## Source data

▬▬▬▬▬▬

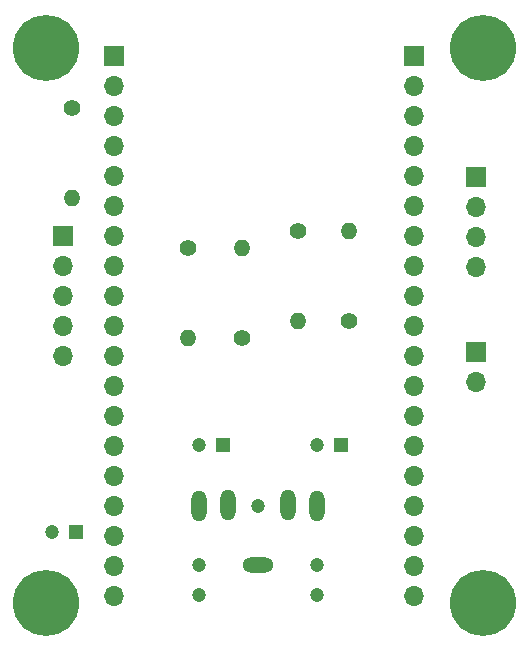
<source format=gbr>
%TF.GenerationSoftware,KiCad,Pcbnew,(6.0.5)*%
%TF.CreationDate,2022-06-24T16:50:19+02:00*%
%TF.ProjectId,ESP32Webradio_5,45535033-3257-4656-9272-6164696f5f35,rev?*%
%TF.SameCoordinates,Original*%
%TF.FileFunction,Soldermask,Bot*%
%TF.FilePolarity,Negative*%
%FSLAX46Y46*%
G04 Gerber Fmt 4.6, Leading zero omitted, Abs format (unit mm)*
G04 Created by KiCad (PCBNEW (6.0.5)) date 2022-06-24 16:50:19*
%MOMM*%
%LPD*%
G01*
G04 APERTURE LIST*
%ADD10C,5.600000*%
%ADD11R,1.700000X1.700000*%
%ADD12O,1.700000X1.700000*%
%ADD13C,1.400000*%
%ADD14O,1.400000X1.400000*%
%ADD15R,1.200000X1.200000*%
%ADD16C,1.200000*%
%ADD17O,2.616000X1.308000*%
%ADD18O,1.308000X2.616000*%
G04 APERTURE END LIST*
D10*
%TO.C,H3*%
X133500000Y-115000000D03*
%TD*%
%TO.C,H4*%
X133500000Y-68000000D03*
%TD*%
D11*
%TO.C,J1*%
X132969000Y-93726000D03*
D12*
X132969000Y-96266000D03*
%TD*%
D13*
%TO.C,R5*%
X117856000Y-83439000D03*
D14*
X117856000Y-91059000D03*
%TD*%
D13*
%TO.C,R2*%
X108578000Y-84930000D03*
D14*
X108578000Y-92550000D03*
%TD*%
D11*
%TO.C,U1*%
X102256006Y-68691506D03*
D12*
X102256006Y-71231506D03*
X102256006Y-73771506D03*
X102256006Y-76311506D03*
X102256006Y-78851506D03*
X102256006Y-81391506D03*
X102256006Y-83931506D03*
X102256006Y-86471506D03*
X102256006Y-89011506D03*
X102256006Y-91551506D03*
X102256006Y-94091506D03*
X102256006Y-96631506D03*
X102256006Y-99171506D03*
X102256006Y-101711506D03*
X102256006Y-104251506D03*
X102256006Y-106791506D03*
X102256006Y-109331506D03*
X102256006Y-111871506D03*
X102256006Y-114411506D03*
X127656006Y-114411506D03*
X127656006Y-111871506D03*
X127656006Y-109331506D03*
X127656006Y-106791506D03*
X127656006Y-104251506D03*
X127656006Y-101711506D03*
X127656006Y-99171506D03*
X127656006Y-96631506D03*
X127656006Y-94091506D03*
X127656006Y-91551506D03*
X127656006Y-89011506D03*
X127656006Y-86471506D03*
X127656006Y-83931506D03*
X127656006Y-81391506D03*
X127656006Y-78851506D03*
X127656006Y-76311506D03*
X127656006Y-73771506D03*
X127656006Y-71231506D03*
D11*
X127656006Y-68691506D03*
%TD*%
D13*
%TO.C,R3*%
X113150000Y-92550000D03*
D14*
X113150000Y-84930000D03*
%TD*%
D13*
%TO.C,R1*%
X98750000Y-73040000D03*
D14*
X98750000Y-80660000D03*
%TD*%
D10*
%TO.C,H1*%
X96500000Y-68000000D03*
%TD*%
D15*
%TO.C,C2*%
X121495600Y-101600000D03*
D16*
X119495600Y-101600000D03*
%TD*%
D10*
%TO.C,H2*%
X96500000Y-115000000D03*
%TD*%
D15*
%TO.C,C1*%
X111522600Y-101600000D03*
D16*
X109522600Y-101600000D03*
%TD*%
D11*
%TO.C,J3*%
X132969000Y-78867000D03*
D12*
X132969000Y-81407000D03*
X132969000Y-83947000D03*
X132969000Y-86487000D03*
%TD*%
D15*
%TO.C,C3*%
X99060000Y-108950000D03*
D16*
X97060000Y-108950000D03*
%TD*%
D13*
%TO.C,R4*%
X122174000Y-91059000D03*
D14*
X122174000Y-83439000D03*
%TD*%
D16*
%TO.C,J5*%
X109505500Y-111760000D03*
X119505500Y-114260000D03*
X119505500Y-111760000D03*
X114505500Y-106760000D03*
X109505500Y-114260000D03*
D17*
X114505500Y-111760000D03*
D18*
X117038395Y-106684611D03*
X119505500Y-106760000D03*
X111965500Y-106680000D03*
X109505500Y-106760000D03*
%TD*%
D11*
%TO.C,J2*%
X98000000Y-83925000D03*
D12*
X98000000Y-86465000D03*
X98000000Y-89005000D03*
X98000000Y-91545000D03*
X98000000Y-94085000D03*
%TD*%
M02*

</source>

▬▬▬▬▬▬

## PROBLEM TO SOLVE
Write out each entry exactly; any pictures stay out of the copy.

## EXPECTED OUTPUT
<source format=gbr>
%TF.GenerationSoftware,KiCad,Pcbnew,(6.0.5)*%
%TF.CreationDate,2022-06-24T16:50:19+02:00*%
%TF.ProjectId,ESP32Webradio_5,45535033-3257-4656-9272-6164696f5f35,rev?*%
%TF.SameCoordinates,Original*%
%TF.FileFunction,Soldermask,Bot*%
%TF.FilePolarity,Negative*%
%FSLAX46Y46*%
G04 Gerber Fmt 4.6, Leading zero omitted, Abs format (unit mm)*
G04 Created by KiCad (PCBNEW (6.0.5)) date 2022-06-24 16:50:19*
%MOMM*%
%LPD*%
G01*
G04 APERTURE LIST*
%ADD10C,5.600000*%
%ADD11R,1.700000X1.700000*%
%ADD12O,1.700000X1.700000*%
%ADD13C,1.400000*%
%ADD14O,1.400000X1.400000*%
%ADD15R,1.200000X1.200000*%
%ADD16C,1.200000*%
%ADD17O,2.616000X1.308000*%
%ADD18O,1.308000X2.616000*%
G04 APERTURE END LIST*
D10*
%TO.C,H3*%
X133500000Y-115000000D03*
%TD*%
%TO.C,H4*%
X133500000Y-68000000D03*
%TD*%
D11*
%TO.C,J1*%
X132969000Y-93726000D03*
D12*
X132969000Y-96266000D03*
%TD*%
D13*
%TO.C,R5*%
X117856000Y-83439000D03*
D14*
X117856000Y-91059000D03*
%TD*%
D13*
%TO.C,R2*%
X108578000Y-84930000D03*
D14*
X108578000Y-92550000D03*
%TD*%
D11*
%TO.C,U1*%
X102256006Y-68691506D03*
D12*
X102256006Y-71231506D03*
X102256006Y-73771506D03*
X102256006Y-76311506D03*
X102256006Y-78851506D03*
X102256006Y-81391506D03*
X102256006Y-83931506D03*
X102256006Y-86471506D03*
X102256006Y-89011506D03*
X102256006Y-91551506D03*
X102256006Y-94091506D03*
X102256006Y-96631506D03*
X102256006Y-99171506D03*
X102256006Y-101711506D03*
X102256006Y-104251506D03*
X102256006Y-106791506D03*
X102256006Y-109331506D03*
X102256006Y-111871506D03*
X102256006Y-114411506D03*
X127656006Y-114411506D03*
X127656006Y-111871506D03*
X127656006Y-109331506D03*
X127656006Y-106791506D03*
X127656006Y-104251506D03*
X127656006Y-101711506D03*
X127656006Y-99171506D03*
X127656006Y-96631506D03*
X127656006Y-94091506D03*
X127656006Y-91551506D03*
X127656006Y-89011506D03*
X127656006Y-86471506D03*
X127656006Y-83931506D03*
X127656006Y-81391506D03*
X127656006Y-78851506D03*
X127656006Y-76311506D03*
X127656006Y-73771506D03*
X127656006Y-71231506D03*
D11*
X127656006Y-68691506D03*
%TD*%
D13*
%TO.C,R3*%
X113150000Y-92550000D03*
D14*
X113150000Y-84930000D03*
%TD*%
D13*
%TO.C,R1*%
X98750000Y-73040000D03*
D14*
X98750000Y-80660000D03*
%TD*%
D10*
%TO.C,H1*%
X96500000Y-68000000D03*
%TD*%
D15*
%TO.C,C2*%
X121495600Y-101600000D03*
D16*
X119495600Y-101600000D03*
%TD*%
D10*
%TO.C,H2*%
X96500000Y-115000000D03*
%TD*%
D15*
%TO.C,C1*%
X111522600Y-101600000D03*
D16*
X109522600Y-101600000D03*
%TD*%
D11*
%TO.C,J3*%
X132969000Y-78867000D03*
D12*
X132969000Y-81407000D03*
X132969000Y-83947000D03*
X132969000Y-86487000D03*
%TD*%
D15*
%TO.C,C3*%
X99060000Y-108950000D03*
D16*
X97060000Y-108950000D03*
%TD*%
D13*
%TO.C,R4*%
X122174000Y-91059000D03*
D14*
X122174000Y-83439000D03*
%TD*%
D16*
%TO.C,J5*%
X109505500Y-111760000D03*
X119505500Y-114260000D03*
X119505500Y-111760000D03*
X114505500Y-106760000D03*
X109505500Y-114260000D03*
D17*
X114505500Y-111760000D03*
D18*
X117038395Y-106684611D03*
X119505500Y-106760000D03*
X111965500Y-106680000D03*
X109505500Y-106760000D03*
%TD*%
D11*
%TO.C,J2*%
X98000000Y-83925000D03*
D12*
X98000000Y-86465000D03*
X98000000Y-89005000D03*
X98000000Y-91545000D03*
X98000000Y-94085000D03*
%TD*%
M02*

</source>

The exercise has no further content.